### PASSAGE SHOWN
-----

I have a live local backup to guard against hardware/system failure. I figure the only reason I'd have to go to the off-site backup is destruction of my home, and if that ever happens then recreating a couple of months worth of critical data will not be an undue burden.

If I had work or consulting product on my home systems, I'd probably keep a cloud backup by daily rsync, but I'm not going to spend the bandwidth to remote backup the whole system off site. It's bad enough bringing down a few tens of gigabytes - sending up several terabytes, even in the background, just isn't practical for me.

At home and at the shop where I work. At work the drives are actually stored in a Faraday cage.

Either works, if you dont trust them encryption is always an option

Tape is the best medium for archiving data.

I really want to use tape for backups, but holy expensive. Those tape drives are thousands of dollars.

Damn, the last time I thought about this (20 years ago) I was able to buy a tape drive for a PC for like ........ I wanna say $250-300?? I forget the format, it was very very common though and tapes were dirt cheap, maybe $10-12 a pop. Worked great, if you were willing to sit around and swap tapes out as needed.

I think the problem is that normal consumers wouldn't ever buy a tape drive, so the only options still being produced are enterprise grade. The tapes are still pretty cheap, but the drives are absurd.

So tape doesn't make sense for the typical person, unless you don't have to buy the equipment and store i.

But, if you're even a small company it becomes cheaper to use tape.

Companies don't like deleting data. Ever. In fact some industries have laws that say they can't delete data.

For example, the company I work in is small, but old. Our accounting department alone requires complex automated processes to do things each day that require data to be backed up.

From the beginning of time. I shit you not. There is no compression even.

-----

### DATA SUPPLIED
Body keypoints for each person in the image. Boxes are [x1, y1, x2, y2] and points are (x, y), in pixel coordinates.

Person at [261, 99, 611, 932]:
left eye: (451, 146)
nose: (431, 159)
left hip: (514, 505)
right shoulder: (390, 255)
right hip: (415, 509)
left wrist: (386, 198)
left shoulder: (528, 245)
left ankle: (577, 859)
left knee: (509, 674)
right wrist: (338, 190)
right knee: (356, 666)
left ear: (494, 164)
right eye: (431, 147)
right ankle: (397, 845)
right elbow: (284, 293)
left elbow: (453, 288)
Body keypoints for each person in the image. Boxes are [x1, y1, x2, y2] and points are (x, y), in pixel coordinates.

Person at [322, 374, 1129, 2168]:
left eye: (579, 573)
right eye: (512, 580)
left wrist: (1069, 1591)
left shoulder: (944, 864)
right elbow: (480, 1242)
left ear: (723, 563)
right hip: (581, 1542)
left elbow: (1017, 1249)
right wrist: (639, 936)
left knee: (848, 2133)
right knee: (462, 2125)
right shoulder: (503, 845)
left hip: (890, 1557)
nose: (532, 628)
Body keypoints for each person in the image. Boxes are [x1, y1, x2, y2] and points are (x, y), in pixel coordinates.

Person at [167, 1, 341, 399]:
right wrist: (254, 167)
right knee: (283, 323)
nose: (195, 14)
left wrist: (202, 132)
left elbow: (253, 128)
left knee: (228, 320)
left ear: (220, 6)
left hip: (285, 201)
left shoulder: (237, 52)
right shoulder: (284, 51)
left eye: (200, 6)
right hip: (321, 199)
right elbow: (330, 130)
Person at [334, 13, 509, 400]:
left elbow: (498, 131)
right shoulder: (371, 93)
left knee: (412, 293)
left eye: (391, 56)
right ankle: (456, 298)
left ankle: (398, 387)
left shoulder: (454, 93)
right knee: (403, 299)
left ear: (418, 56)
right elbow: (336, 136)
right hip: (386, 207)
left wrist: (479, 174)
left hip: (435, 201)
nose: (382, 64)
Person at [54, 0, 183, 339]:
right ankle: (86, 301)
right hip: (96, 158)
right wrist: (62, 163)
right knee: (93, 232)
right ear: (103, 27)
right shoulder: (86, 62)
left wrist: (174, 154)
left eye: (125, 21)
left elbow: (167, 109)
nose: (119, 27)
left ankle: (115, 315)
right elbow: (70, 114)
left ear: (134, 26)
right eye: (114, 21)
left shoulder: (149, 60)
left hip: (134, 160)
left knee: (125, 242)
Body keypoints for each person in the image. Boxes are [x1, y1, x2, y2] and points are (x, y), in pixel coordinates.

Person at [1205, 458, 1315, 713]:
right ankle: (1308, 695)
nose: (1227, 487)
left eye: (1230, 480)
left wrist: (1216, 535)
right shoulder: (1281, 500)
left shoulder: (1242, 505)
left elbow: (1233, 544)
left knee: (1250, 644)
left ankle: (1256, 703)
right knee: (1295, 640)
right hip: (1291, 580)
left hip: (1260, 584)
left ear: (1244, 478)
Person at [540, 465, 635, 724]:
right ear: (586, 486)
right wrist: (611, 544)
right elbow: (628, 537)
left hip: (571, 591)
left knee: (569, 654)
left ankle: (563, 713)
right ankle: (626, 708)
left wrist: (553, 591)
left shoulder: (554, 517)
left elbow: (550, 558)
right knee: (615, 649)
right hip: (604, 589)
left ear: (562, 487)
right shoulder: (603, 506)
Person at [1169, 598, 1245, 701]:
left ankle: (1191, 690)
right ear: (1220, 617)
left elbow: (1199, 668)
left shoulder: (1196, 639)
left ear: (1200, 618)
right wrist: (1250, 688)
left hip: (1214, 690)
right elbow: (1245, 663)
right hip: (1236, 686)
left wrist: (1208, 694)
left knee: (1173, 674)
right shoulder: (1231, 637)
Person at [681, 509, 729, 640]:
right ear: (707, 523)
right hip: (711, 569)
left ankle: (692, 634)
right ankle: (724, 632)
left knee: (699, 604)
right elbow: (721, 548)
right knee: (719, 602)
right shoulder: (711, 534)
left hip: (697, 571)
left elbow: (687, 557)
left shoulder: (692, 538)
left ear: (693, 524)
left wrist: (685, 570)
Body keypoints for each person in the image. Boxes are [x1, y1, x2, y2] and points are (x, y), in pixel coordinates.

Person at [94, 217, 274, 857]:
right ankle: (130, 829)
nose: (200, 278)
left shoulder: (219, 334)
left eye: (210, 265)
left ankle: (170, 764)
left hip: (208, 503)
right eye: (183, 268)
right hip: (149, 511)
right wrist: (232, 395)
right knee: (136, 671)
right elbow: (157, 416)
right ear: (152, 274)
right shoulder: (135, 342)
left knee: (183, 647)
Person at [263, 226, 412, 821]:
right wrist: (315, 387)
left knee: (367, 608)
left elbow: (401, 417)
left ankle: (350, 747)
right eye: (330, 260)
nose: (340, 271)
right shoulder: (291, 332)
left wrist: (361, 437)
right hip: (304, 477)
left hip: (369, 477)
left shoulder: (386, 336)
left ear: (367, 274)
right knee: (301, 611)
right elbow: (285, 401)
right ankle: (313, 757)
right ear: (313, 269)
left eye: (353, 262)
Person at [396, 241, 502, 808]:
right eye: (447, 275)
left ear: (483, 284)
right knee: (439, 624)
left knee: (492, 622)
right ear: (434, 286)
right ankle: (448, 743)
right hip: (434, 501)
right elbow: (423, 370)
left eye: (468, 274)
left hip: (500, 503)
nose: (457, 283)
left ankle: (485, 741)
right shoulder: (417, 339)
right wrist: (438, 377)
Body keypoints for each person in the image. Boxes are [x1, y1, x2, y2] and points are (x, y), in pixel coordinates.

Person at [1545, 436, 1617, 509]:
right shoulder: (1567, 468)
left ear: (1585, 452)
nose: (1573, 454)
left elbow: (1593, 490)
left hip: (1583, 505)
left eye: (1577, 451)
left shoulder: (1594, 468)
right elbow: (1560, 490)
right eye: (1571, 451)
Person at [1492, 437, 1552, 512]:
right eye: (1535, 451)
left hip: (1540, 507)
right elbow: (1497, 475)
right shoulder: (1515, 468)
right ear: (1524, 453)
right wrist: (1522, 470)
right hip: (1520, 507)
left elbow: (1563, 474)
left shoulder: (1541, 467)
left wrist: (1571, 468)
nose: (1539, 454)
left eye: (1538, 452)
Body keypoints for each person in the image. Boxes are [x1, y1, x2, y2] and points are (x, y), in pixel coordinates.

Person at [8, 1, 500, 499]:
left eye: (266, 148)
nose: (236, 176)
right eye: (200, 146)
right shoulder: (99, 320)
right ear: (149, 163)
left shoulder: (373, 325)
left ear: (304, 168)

-----

### EXERCISE REQUIREMENTS
[A] From the forum thread about backups, list each kind of backup that a writer says they have or want to use.
[B] Continue the forum thread about backups and tape after its last line.

### TASK-BY-TASK RESULTS
[A]
- Live local backup
- Off-site backup
- Cloud backup by daily rsync (if there were work or consulting files at home)
- Tape backups

[B]
And at the drop of a hat, the IT dept needs to be able to implement a backup from any time in the past. Although this almost never happens outside of the current pay cycle, they need to have the option available.

The best way they have to facilitate this (I hate it - like I said they're old) is to simply write everything multiple times a night. And it's everything since we started using digital storage. Yes, it's overkill and makes no sense, but that's the way it is for us. And that's the way it is for a lot of companies.

So, when we're talking about that amount of data, and tape having a storage cost advantage of 4:1 over disk, it more than pays for all the overhead for enterprise level backups.

I bought an incredibly overkill tape system a few years ago and then the power supply exploded in it and I never bothered to replace it. Still, definitely worth it

Yes, tape has very steep entry costs and requires maintenance and storage.

Most of the time it doesn't make sense for a person to use it, but rather a corporate entity that needs to backup petabytes of data multiple times a day.

1 more...

Local to synology. Synology to AWS with synology's backup app. It costs me pennies per day.

Same, although aws is my plan b. For plan a I have an older Synology that is a full backup target.

On site? I put enterprise drives in my nas. Always have and have never had a drive fail. If one does, raid is good until the replacement arrives.

Raid is no backup. Raid helps you against drive failure.

Backup helps you if you or some script screwed up your data, or you need to go back to last months version of a file for whatever other reason.

Aws helps if your house burns down and you need to set up again from scratch.

Versioning is a feature completely separate from raid or dual nas or whatever else you do. Your example of the house burning down is exactly why I questioned the dual nas... Both nas will be toast.

So please, tell me again why you need 2 nas for versioning? Maybe you're doing some goofy hack, then ok. That's still silly. Just do proper versioning. If you're coding, just use git. Don't reinvent the wheel.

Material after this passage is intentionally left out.